The issue is that the PayPal button is not well integrated with the rest of the system.
First of all you cannot propose the Checkout Button before the Discout input.
And to be honest the discount button shouldn't even be part of the chekout, it should be in the cart and applied before the customer starts the checkout process. ( but this is another topic ).
I run several ecommerces with Shopify and as you probably know, discounts strategy is really important for a ecommerce.
Second, as you can read from my prevoius comment, there are some side effected, derived by bad integration of the button, as jumping automatically to the next step if you abort the Paypal Express payment and you are a returning customer.

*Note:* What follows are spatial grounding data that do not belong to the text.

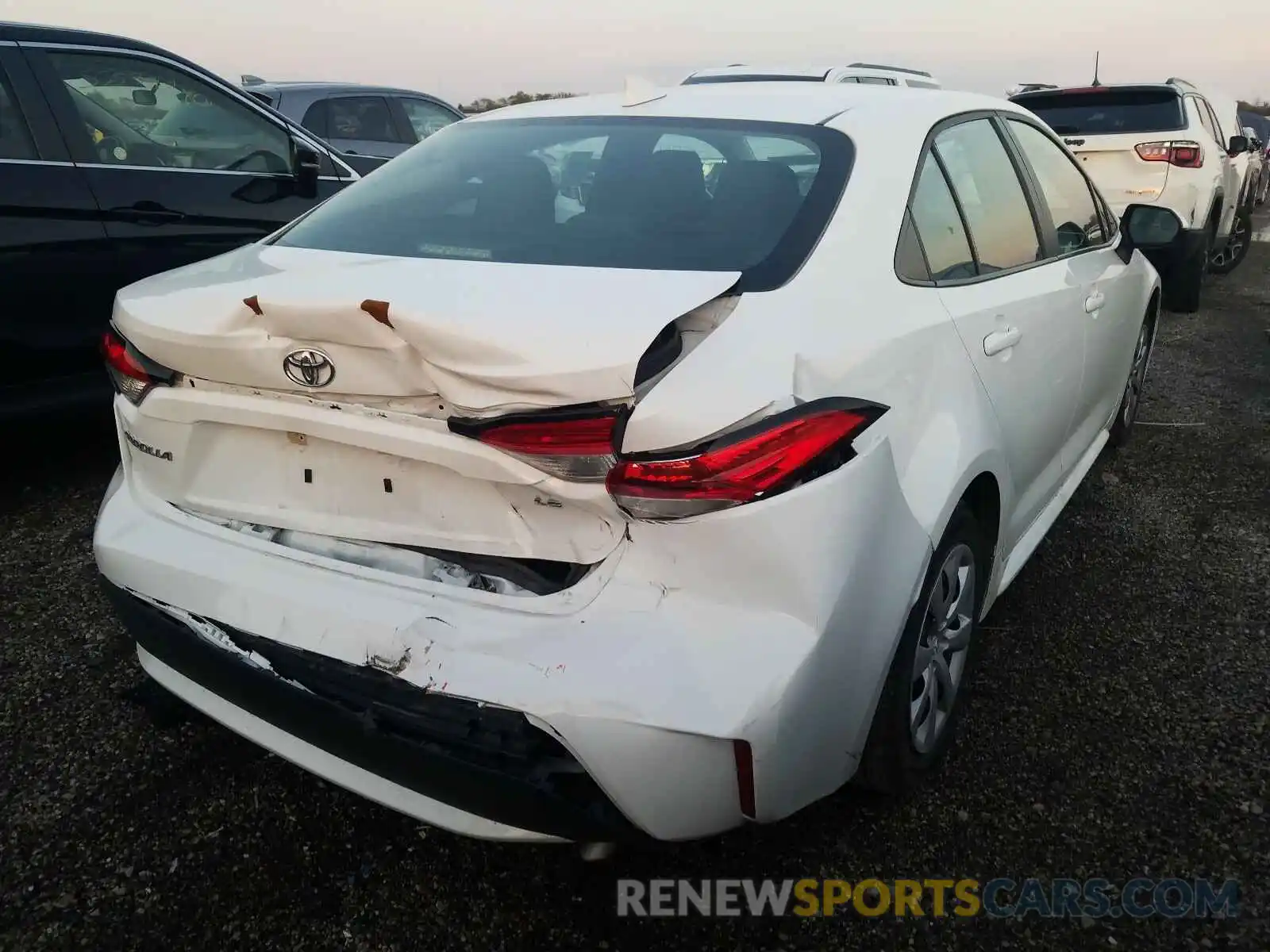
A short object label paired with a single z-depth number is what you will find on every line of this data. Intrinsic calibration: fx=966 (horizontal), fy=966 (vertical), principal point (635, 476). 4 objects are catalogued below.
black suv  3.46
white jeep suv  7.06
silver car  7.49
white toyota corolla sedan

Breach of user agreement? Really? No. No. No. This is not a, "breach of user agreement." Many of us have customized our CSS shopping carts in accordance with Shopify's user agreement. Shopify then changed their policy and they only way to customize our carts now is to upgrade our plans at a minimum of $300 a month. Greed trumps ethics. This is why many of us on this thread are so angry with Shopify. In the end, we are the fools. We should never have given Shopify our trust to customize our CSS carts. We are using their platform and they can change their rules at will without regard for their customers. If I could find another ecommerce platform with reasonable costs where I can customize the CSS code, I would switch in a heartbeat.

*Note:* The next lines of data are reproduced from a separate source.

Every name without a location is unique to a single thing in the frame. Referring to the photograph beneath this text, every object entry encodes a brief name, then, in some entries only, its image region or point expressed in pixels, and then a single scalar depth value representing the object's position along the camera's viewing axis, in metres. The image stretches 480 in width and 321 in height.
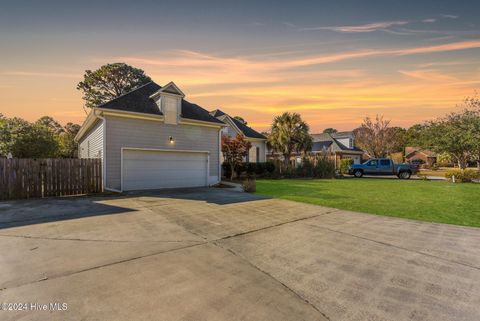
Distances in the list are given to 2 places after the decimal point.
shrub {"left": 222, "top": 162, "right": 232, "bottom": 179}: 19.20
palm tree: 22.17
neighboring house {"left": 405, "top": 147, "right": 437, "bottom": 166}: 51.69
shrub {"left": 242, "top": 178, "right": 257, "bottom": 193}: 11.81
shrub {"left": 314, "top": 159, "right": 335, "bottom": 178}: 21.59
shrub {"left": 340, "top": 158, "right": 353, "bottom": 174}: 24.69
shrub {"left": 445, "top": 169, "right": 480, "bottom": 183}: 17.28
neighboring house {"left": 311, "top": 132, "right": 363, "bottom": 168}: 31.92
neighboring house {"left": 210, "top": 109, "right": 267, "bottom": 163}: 24.00
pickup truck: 21.20
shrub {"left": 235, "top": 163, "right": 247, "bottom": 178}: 19.36
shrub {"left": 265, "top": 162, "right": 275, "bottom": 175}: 21.22
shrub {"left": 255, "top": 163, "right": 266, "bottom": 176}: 20.86
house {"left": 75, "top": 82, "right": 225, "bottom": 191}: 10.99
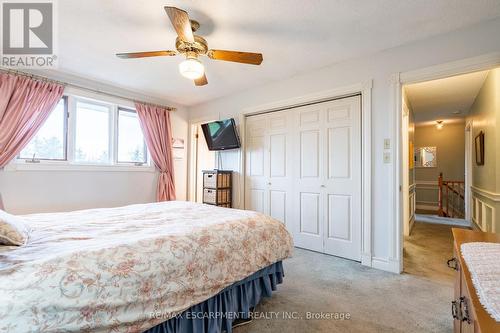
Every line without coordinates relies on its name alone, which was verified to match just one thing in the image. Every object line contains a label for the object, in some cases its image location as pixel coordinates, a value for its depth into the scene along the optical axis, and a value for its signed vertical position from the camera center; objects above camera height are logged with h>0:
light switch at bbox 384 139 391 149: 2.72 +0.31
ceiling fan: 2.10 +1.04
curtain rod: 2.96 +1.21
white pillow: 1.23 -0.33
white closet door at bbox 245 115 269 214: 3.98 +0.09
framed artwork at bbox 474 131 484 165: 3.82 +0.39
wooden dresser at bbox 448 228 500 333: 0.62 -0.40
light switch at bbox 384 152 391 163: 2.72 +0.16
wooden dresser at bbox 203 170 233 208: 4.12 -0.30
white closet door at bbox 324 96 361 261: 3.02 -0.10
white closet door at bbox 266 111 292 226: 3.69 +0.07
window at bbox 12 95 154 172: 3.26 +0.45
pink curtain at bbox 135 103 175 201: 4.23 +0.52
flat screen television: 4.18 +0.64
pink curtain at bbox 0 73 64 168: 2.86 +0.74
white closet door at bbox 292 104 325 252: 3.35 -0.10
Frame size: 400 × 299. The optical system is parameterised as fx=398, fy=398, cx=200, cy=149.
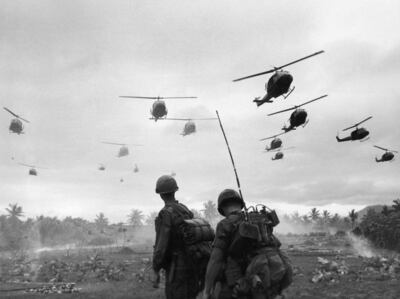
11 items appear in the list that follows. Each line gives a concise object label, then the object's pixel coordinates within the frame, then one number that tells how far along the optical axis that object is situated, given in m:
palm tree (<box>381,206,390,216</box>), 44.17
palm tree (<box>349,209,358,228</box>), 78.89
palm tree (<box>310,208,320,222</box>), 138.38
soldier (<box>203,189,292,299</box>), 4.13
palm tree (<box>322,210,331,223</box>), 131.50
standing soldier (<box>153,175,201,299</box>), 5.32
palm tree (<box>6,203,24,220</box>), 106.00
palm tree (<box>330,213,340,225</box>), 123.05
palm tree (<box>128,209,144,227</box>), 158.21
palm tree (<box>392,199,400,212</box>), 43.79
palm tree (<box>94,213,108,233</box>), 125.03
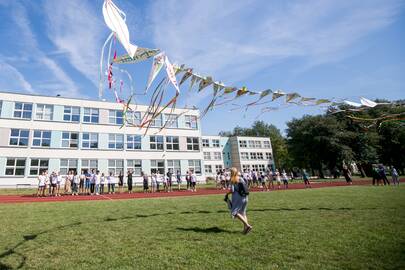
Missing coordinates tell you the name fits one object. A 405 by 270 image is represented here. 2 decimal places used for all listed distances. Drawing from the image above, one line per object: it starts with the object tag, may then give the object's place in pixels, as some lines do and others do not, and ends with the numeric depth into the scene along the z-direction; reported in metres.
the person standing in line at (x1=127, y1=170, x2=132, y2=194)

There are 3 different things here.
If I do understand many of Shopify concerns, and mainly the fact they need to make money, a lot, to match their shareholders expectations, the worst thing they ever did was to remove the checkout.css functionality and limit it to plus customers.
The only possible reason here is to drag as many merchants as possible to plus, with absolutely no regards for the others.

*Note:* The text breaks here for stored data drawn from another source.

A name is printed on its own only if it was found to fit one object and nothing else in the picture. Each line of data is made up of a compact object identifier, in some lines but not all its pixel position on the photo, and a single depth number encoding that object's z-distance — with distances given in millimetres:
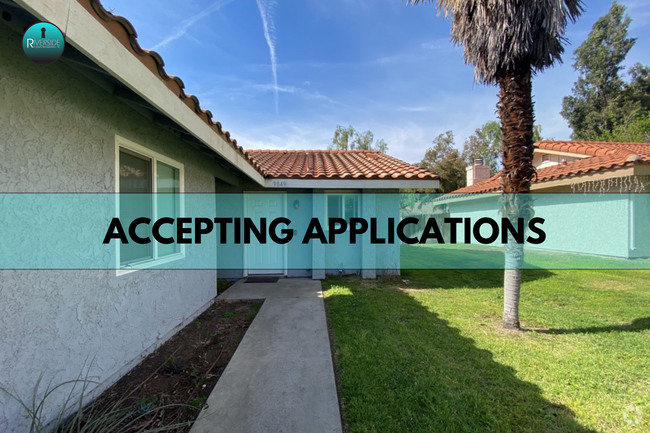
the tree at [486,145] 38794
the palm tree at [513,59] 4785
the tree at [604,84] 30578
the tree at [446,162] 32219
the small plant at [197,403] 3220
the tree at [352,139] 35344
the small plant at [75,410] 2486
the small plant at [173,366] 3979
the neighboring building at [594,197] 10469
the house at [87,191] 2318
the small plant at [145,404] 3062
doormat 9148
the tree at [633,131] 24989
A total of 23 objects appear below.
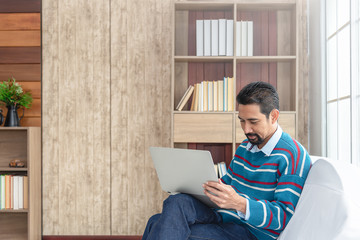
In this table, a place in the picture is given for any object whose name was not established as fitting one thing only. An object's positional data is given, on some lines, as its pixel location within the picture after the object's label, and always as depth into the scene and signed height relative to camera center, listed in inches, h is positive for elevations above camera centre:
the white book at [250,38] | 100.0 +24.6
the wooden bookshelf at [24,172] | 103.6 -16.7
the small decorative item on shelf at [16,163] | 106.1 -13.2
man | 53.5 -11.7
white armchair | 40.4 -11.2
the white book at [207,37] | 99.6 +24.7
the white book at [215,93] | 100.5 +8.4
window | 73.4 +10.1
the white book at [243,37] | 99.8 +24.7
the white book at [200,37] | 100.0 +24.8
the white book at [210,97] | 100.2 +7.2
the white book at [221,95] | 100.2 +7.8
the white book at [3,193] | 104.9 -22.3
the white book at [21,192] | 105.1 -21.9
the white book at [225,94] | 99.6 +8.0
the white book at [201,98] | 100.4 +6.8
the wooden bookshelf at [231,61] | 99.3 +18.8
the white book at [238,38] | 99.4 +24.3
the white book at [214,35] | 99.3 +25.2
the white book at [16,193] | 104.7 -22.2
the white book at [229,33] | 98.9 +25.7
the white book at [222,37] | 99.0 +24.6
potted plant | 105.1 +6.6
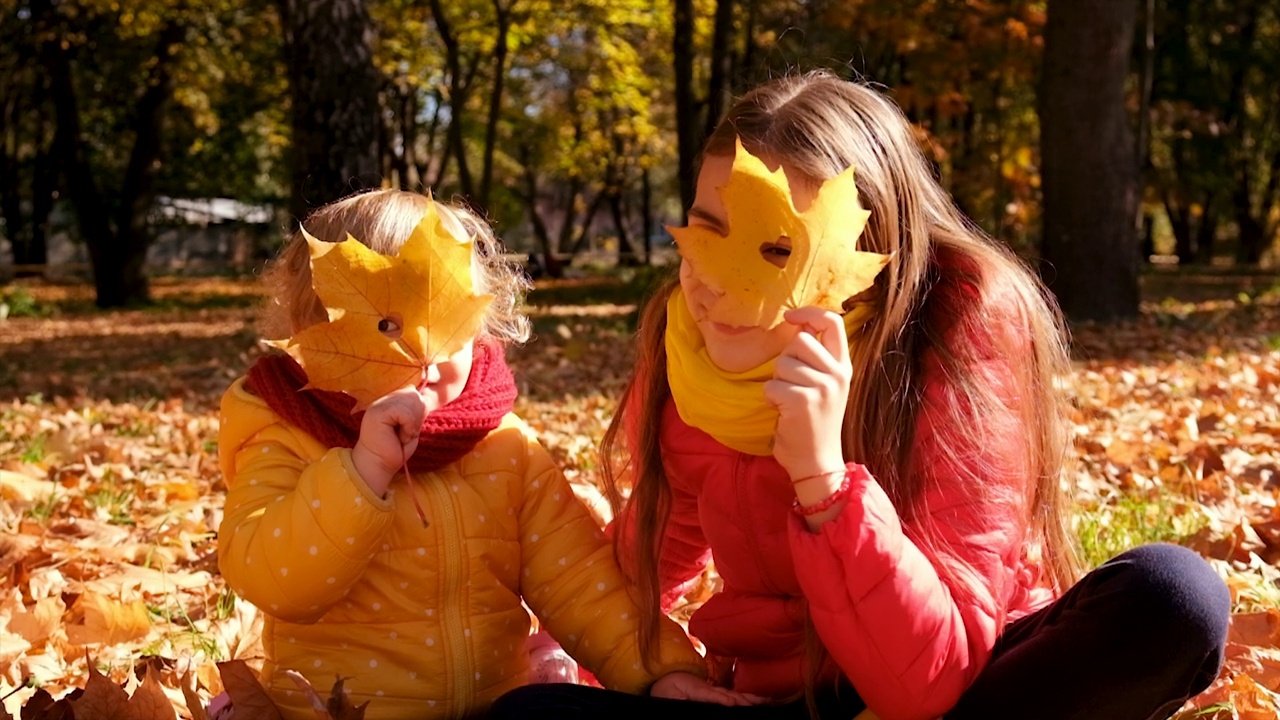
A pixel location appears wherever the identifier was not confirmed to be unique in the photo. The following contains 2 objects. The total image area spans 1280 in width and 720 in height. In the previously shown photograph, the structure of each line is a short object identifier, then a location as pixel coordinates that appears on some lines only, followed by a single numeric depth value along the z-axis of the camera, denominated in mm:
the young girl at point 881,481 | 1530
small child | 1751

The only "official" reason they gave us was "security" issues, which is ridiculous.
Some code might be injected via CSS and compromise PCI compliance, I don't know, I'm not qualified to answer this. However, all experts I talked with said that at least, they could have limited what can be put in the css file. They could have, very simply, limited to basic css, with not external link allowed. And voila, no compliance issue.
Shopify's terms and conditions are not clear about this.
They guarantee a "life time pricing" when you sign up. But they don't guarantee the functionalities.
Meaning that they can virtually breach the "life time pricing guarantee" by downgrading your plan.
But what Shopify probably thinks is that there are plenty of other options, including other paypal services, so if EC doesn't fit your needs, get another one.
The problem here is that in some countries, there are no other alternatives. (I know, we just got Stripe in Japan a few months ago, but we did struggle for years before that).
Shopify is simply not optimized for non US/Canada customers.
They should never have removed the checkout.css though. That did break a lot of busineses.
In its basic definition, it's not a lie.
But they could have kept it and secured it with automated processes.
The fact that plus customers have access to it doesn't prove anything. Plus customers have account managers and direct access to the tech team. Their checkout and checkout.css templates might be subject to Shopify review before going live to avoid any security issues.
They wouldn't be able to review all templates for all their customers.
But again, they could simply filter the css file content and refuse some specific synthax to keep it secured.
... and I spent more than $5,000 hiring a coder to cutsomize Shopify's CSS so that it integrated with my website seamlessly. It worked flawlessly. I did not "add" any functionality to the checkout pages. I simply changed the colors, the look, spacing, and font in Adobe Illustrator and I sent these files to my coder. He did the rest. It took a full years worth of work but in the end it was worth it. I had the most beautiful website. As far as I know, Magento is the only secure eccomerce site the allows full CSS customization but Magento was designed for large corporations with deep pockets and not for the small business person. If there is somewhere else I can go where I would be "guaranteed" custom CSS capabilities I would switch.